I’ve always considered my body to be an important part of who I am. For example, I have to do something a bit harsh. Charles talks about John (presumably a real person) who could have lost a leg in an accident. He writes, “For example, say that John, who recently got in an accident, had to amputate his legs. Would he be less John than before? I doubt that any of us would ever dare to make that claim.”
I can’t speak for John. But if I lost a leg, I think I would feel that I was less Marcus than before. Obviously, I would still be myself and still have the most important parts of myself. But I would have lost something that was me. I would be a different me.

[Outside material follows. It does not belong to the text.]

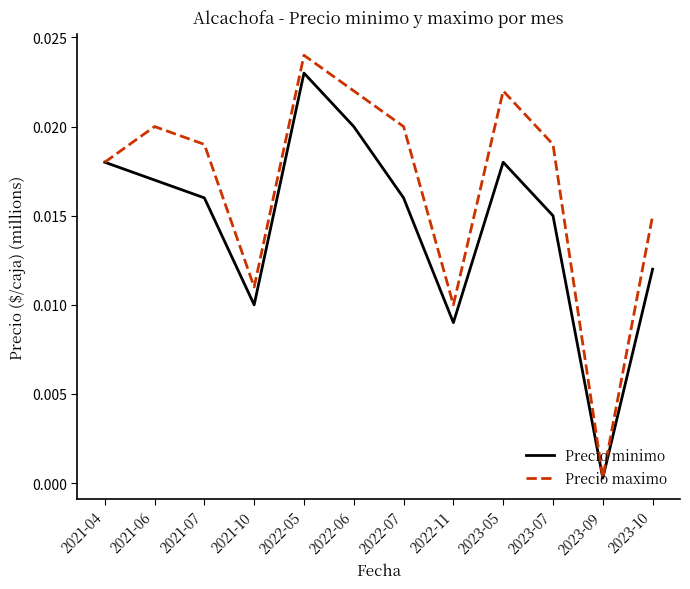

List the series in order of their peak value, lowest first.

Precio minimo, Precio maximo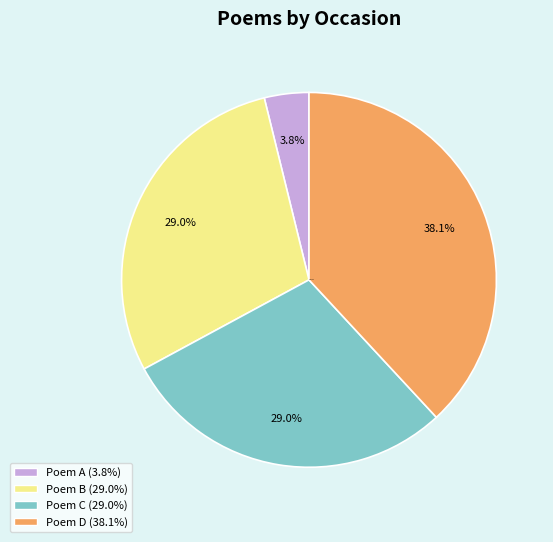

Is there a majority slice in this chart?

No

Another example, I like zombies. You can laugh, but I’m only partially kidding about the whole zombie theology thing. For me, the scariest idea about zombies is that they contain some tiny piece of who they used to be. They are monsters of course (also imaginary), but they horrify us because they are perversions of the people they used to be. They have an eternal inheritance, but it has no spirit and it decays.
But zombie inheritance has a body–and that body contains some piece of the whole person. Zombies are scary not because they are inhuman, but because they are missing the most important parts of their humanity.
A final example. On Monday, my dog died.
I buried him in the yard next to a new tree. When I picked up his dead little body, I had to hold his head. I knew that the best part of him wasn’t there. And yet, there was value in the body. And that value will pass on to the tree. For us some small part of our dog–however small–will always be in that yard in that tree.
Maybe I’m just a hopeless Romantic looking for dogs under my bootsoles like Walt Whitman.